■ SUPPLIED PASSAGE ■
____________

There are three basic ways to tax people:

1\. On Income

This is the way that most tax revenue comes in to the US. It says, "When you
make $100, the government takes, say, $20 of it. And then the remaining $80 is
entirely yours."

2\. On Wealth.

This is how, say, property taxes work. "When you make $100, the government
takes, say, $10 of it this year. Next year, if you still have the $90, the
government takes another $8 of that. The year after that, if you still have
the remaining $82, the government takes another $7 of it. The year after that,
if you still have the remaining $75, the government takes $6 of it..."

3\. Consumption taxes.

This is how sales taxes and VAT taxes work. "If you get $100, it's all yours.
But if you SPEND say $50 of it, the government takes $10 of that."

____________

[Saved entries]
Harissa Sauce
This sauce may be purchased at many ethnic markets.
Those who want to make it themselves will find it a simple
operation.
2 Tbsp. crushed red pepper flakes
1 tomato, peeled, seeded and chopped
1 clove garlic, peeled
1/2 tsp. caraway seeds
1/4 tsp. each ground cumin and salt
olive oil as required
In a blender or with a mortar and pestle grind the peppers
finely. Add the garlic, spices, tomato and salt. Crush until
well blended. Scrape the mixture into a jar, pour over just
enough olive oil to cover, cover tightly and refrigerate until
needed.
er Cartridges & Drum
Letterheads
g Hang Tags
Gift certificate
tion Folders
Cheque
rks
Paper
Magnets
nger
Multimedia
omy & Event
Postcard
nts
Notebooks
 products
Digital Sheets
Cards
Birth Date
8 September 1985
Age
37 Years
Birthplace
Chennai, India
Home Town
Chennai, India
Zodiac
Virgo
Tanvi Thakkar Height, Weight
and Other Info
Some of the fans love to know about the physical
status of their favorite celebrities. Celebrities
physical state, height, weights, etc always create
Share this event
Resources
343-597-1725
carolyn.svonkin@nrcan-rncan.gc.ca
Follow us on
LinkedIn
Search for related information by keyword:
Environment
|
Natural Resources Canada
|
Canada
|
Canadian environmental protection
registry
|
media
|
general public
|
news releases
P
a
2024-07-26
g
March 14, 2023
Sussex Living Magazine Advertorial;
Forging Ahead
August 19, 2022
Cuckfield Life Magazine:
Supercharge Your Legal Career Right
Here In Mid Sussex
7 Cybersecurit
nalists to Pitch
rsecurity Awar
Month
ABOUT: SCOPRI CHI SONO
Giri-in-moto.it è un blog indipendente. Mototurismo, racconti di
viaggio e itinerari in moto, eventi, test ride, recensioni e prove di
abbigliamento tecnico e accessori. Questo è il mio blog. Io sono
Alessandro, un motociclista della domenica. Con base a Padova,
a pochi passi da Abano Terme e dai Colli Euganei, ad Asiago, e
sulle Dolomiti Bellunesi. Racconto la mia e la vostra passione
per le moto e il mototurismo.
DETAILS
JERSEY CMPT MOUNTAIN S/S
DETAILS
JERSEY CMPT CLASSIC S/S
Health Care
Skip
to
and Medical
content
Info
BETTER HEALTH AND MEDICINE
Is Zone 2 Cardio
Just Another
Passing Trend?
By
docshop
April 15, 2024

____________

■ REQUIRED ACTION A ■
In the passage on ways to tax people, list every dollar amount the government takes in the wealth-tax illustration, in order.
■ REQUIRED ACTION B ■
Resume the passage on ways to tax people after its final sentence.

■ WRITTEN RESPONSE A ■
$10, $8, $7, $6

■ WRITTEN RESPONSE B ■
The common argument in favor of income taxes is that wealth taxes just make
sure that people buy frivolous crap instead of saving, because saving is
penalized, and that consumption taxes tend to be regressive because the rich
just can't/don't spend all that much of their money (there's a limit to how
richly it is possible to live), while the poor must spend all of their money.
So the poor get taxed on a greater percentage of their income than the rich.

------
grecy
Big companies like Apple and Google are already avoiding tax and paying very
little. This will change nothing as long as they can get away with that.

------
Nelson69
How would you feel if banks paid interest that was proportional to their
profits? How would that alter things?